As scholarship on death notification has advanced, it has become progressively easier to identify the salient variables that distinguish a competent and compassionate death notification from one that was poorly coordinated or delivered. Consequently, it may be possible to use a retrospective design to reliably assess the quality of survivors’ death notification experiences and to relate this information to various process and outcome variables. In addition, it is possible to use prospective longitudinal methods to compare competent and supportive notifications with a kind of status quo “notification-as-usual” approach. An objective of both lines of inquiry would be to assess the relative importance of the death notification process among other variables, such as suddenness of death, in affecting the survivor’s trauma and grief responses.
Finally, within the death notification process itself, research is needed to inform the current practice heuristics. For instance, to what extent does letting a survivor view and spend time with the body of his or her loved one facilitate a successful bereavement process in the long term? Anecdotal evidence suggests that such time with the deceased, when survivors want it, is vitally important in coping with the loss. Yet these relationships have not been examined empirically. The death notification setting is also important. To what extent does it make a difference to deliver a notification in the family’s home, which is a known and perhaps comforting place, compared with notifications that occur at the hospital, the medical examiner’s office, or in a police car or ambulance? The existing bodies of anecdotal information in all these areas should be supplemented by findings from empirical studies.

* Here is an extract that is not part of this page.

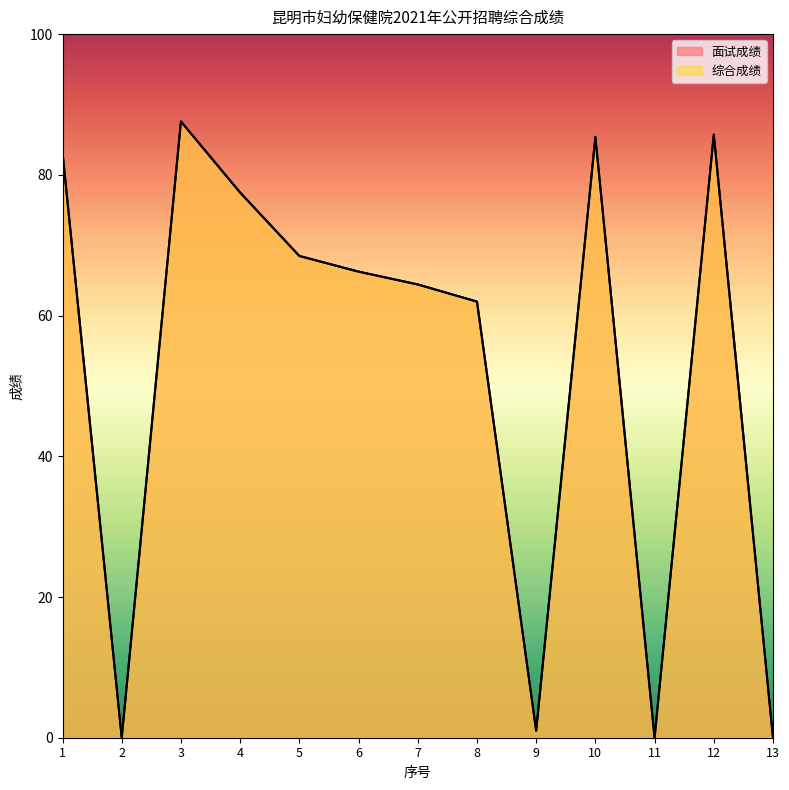

At which label is 综合成绩 closest to 43?

8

Both trauma and complicated bereavement are unique among all the other psychological problems people can experience because the etiology is known for each one (i.e., the experience of a traumatic stressor or the death and loss of a friend or loved one). Given the causal role that a death or loss can occupy for each of these problems, it makes sense to inform families and other survivors of death in a manner that minimizes the likelihood that secondary traumatization and complicated bereavement will occur and that maximizes the survivors’ opportunities for successful coping. In this regard, we believe that efforts to enhance death notification research, training, and its practice are all extremely worthwhile endeavors.